### Task to complete
As the answer, set down the lines below from the one containing "[c11/24c'15/28A,,5/2] z7/96 d'2/9" through the one containing "[d'/2^E,2D2] z/32 =e'2/9", exactly and inclusively, and no others.

### Data to process
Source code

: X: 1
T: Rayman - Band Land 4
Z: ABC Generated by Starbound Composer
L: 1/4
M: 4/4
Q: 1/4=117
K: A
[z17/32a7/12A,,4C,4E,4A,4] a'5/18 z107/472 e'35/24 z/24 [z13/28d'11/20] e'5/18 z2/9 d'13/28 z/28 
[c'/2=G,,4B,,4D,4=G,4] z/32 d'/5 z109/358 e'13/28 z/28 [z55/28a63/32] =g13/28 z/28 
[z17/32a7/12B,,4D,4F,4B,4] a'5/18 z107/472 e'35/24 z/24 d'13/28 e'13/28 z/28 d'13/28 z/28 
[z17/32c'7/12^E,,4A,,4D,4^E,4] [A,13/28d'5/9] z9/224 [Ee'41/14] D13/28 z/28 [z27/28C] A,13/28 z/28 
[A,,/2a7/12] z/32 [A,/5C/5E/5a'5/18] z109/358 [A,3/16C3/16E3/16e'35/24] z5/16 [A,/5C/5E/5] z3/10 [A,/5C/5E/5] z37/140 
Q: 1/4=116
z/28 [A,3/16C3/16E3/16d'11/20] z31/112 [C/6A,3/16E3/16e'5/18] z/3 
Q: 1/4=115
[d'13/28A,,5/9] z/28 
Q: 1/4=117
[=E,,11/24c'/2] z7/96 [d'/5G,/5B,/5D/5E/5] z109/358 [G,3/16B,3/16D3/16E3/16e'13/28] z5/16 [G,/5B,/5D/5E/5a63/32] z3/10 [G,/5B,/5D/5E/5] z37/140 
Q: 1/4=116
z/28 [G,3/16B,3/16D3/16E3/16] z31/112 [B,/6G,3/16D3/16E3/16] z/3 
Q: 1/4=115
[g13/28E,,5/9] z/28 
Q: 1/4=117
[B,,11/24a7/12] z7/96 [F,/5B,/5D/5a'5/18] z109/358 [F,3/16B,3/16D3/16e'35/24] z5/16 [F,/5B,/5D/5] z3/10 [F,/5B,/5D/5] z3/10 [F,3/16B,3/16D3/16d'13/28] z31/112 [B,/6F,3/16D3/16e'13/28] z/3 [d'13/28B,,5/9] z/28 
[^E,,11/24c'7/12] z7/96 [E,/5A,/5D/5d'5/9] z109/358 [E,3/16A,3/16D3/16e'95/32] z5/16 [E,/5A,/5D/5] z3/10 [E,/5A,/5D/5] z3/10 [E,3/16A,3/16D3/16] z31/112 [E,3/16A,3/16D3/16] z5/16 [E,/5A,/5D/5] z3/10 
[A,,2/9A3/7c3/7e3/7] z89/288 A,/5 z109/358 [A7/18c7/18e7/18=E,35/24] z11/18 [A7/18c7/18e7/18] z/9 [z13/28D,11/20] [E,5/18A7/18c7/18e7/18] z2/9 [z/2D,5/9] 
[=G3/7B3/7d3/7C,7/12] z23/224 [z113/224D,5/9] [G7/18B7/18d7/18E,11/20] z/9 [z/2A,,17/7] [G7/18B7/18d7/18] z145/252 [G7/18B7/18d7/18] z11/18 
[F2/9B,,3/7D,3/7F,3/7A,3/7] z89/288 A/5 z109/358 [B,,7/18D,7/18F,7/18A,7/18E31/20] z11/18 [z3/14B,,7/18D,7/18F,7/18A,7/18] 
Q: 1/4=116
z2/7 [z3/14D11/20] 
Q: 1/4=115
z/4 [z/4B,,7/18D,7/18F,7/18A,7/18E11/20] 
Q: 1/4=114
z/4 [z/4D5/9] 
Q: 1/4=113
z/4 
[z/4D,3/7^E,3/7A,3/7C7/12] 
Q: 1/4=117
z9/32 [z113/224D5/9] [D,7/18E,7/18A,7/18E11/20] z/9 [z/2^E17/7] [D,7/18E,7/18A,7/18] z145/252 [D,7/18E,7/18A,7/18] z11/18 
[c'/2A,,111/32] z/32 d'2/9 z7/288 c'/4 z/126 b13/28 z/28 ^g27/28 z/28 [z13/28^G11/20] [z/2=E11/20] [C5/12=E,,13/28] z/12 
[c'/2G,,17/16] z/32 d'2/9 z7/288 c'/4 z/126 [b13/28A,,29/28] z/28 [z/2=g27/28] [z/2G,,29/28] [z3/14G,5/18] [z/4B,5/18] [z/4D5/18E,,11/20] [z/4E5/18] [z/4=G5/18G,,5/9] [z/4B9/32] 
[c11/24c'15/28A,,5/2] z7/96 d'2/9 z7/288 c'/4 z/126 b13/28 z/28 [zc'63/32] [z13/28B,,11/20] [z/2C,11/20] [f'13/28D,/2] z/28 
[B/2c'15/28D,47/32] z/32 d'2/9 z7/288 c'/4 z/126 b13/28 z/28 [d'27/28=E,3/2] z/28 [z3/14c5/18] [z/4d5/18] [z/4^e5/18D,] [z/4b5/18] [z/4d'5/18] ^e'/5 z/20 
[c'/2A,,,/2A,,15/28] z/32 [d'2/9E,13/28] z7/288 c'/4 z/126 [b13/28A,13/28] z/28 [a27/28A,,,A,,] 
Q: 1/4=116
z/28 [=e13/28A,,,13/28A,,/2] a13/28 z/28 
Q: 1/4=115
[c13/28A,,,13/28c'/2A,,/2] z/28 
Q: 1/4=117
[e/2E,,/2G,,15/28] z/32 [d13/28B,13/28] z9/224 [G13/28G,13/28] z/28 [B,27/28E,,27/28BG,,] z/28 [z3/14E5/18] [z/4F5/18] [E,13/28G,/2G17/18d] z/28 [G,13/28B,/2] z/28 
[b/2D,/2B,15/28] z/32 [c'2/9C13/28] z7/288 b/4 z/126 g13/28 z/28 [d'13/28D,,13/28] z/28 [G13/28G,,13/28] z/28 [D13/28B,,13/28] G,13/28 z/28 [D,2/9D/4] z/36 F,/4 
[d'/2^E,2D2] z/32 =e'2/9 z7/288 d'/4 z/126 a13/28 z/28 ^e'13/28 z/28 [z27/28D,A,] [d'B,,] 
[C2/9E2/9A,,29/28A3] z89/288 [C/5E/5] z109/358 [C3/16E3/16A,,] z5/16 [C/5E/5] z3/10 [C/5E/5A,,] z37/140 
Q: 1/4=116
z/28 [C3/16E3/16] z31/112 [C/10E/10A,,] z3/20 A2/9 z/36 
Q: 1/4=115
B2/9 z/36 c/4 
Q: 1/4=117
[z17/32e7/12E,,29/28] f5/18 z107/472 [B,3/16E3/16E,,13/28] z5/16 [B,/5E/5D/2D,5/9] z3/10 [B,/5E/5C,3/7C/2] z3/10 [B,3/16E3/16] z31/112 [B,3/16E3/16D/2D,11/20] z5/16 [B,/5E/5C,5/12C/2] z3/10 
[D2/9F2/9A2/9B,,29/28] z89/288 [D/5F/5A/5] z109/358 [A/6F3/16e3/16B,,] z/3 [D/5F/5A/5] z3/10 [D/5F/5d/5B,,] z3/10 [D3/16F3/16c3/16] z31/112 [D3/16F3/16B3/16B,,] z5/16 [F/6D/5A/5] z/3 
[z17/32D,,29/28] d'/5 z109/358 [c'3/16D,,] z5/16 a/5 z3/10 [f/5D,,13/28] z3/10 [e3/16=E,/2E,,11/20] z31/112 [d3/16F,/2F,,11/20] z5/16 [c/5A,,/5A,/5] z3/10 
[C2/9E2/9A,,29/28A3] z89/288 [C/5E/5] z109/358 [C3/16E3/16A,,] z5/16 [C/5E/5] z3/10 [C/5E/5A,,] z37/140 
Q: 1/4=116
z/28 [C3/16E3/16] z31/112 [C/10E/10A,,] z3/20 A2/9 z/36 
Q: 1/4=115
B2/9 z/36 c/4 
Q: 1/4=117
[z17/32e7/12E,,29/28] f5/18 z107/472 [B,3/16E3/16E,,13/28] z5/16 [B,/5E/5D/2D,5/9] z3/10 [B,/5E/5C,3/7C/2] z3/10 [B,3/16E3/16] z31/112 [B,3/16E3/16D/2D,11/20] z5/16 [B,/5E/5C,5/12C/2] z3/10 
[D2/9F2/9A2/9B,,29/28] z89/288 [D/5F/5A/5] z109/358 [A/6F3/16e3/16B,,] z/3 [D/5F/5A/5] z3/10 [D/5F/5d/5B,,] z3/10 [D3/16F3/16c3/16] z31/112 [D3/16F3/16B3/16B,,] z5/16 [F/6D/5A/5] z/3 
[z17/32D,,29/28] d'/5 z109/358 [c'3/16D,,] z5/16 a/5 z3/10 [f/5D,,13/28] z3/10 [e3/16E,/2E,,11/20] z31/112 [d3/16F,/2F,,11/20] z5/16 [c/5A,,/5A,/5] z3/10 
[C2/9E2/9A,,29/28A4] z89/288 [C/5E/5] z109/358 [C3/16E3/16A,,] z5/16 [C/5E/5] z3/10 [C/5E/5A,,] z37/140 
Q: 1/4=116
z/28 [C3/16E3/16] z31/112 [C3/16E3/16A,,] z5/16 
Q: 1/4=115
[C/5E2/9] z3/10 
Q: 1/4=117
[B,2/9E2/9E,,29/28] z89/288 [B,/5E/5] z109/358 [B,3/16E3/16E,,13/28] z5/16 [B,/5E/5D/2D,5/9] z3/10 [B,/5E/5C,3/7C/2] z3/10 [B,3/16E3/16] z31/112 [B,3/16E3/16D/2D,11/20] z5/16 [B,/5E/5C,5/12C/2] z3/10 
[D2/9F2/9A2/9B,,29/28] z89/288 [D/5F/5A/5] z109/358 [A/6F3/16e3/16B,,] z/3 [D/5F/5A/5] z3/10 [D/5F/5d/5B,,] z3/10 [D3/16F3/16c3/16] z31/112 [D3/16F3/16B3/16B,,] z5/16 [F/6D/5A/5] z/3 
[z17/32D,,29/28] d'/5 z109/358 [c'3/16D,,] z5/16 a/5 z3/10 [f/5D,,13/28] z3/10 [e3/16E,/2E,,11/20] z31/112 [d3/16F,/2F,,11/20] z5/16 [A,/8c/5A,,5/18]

### Reply to the exercise
[c11/24c'15/28A,,5/2] z7/96 d'2/9 z7/288 c'/4 z/126 b13/28 z/28 [zc'63/32] [z13/28B,,11/20] [z/2C,11/20] [f'13/28D,/2] z/28 
[B/2c'15/28D,47/32] z/32 d'2/9 z7/288 c'/4 z/126 b13/28 z/28 [d'27/28=E,3/2] z/28 [z3/14c5/18] [z/4d5/18] [z/4^e5/18D,] [z/4b5/18] [z/4d'5/18] ^e'/5 z/20 
[c'/2A,,,/2A,,15/28] z/32 [d'2/9E,13/28] z7/288 c'/4 z/126 [b13/28A,13/28] z/28 [a27/28A,,,A,,] 
Q: 1/4=116
z/28 [=e13/28A,,,13/28A,,/2] a13/28 z/28 
Q: 1/4=115
[c13/28A,,,13/28c'/2A,,/2] z/28 
Q: 1/4=117
[e/2E,,/2G,,15/28] z/32 [d13/28B,13/28] z9/224 [G13/28G,13/28] z/28 [B,27/28E,,27/28BG,,] z/28 [z3/14E5/18] [z/4F5/18] [E,13/28G,/2G17/18d] z/28 [G,13/28B,/2] z/28 
[b/2D,/2B,15/28] z/32 [c'2/9C13/28] z7/288 b/4 z/126 g13/28 z/28 [d'13/28D,,13/28] z/28 [G13/28G,,13/28] z/28 [D13/28B,,13/28] G,13/28 z/28 [D,2/9D/4] z/36 F,/4 
[d'/2^E,2D2] z/32 =e'2/9 z7/288 d'/4 z/126 a13/28 z/28 ^e'13/28 z/28 [z27/28D,A,] [d'B,,] 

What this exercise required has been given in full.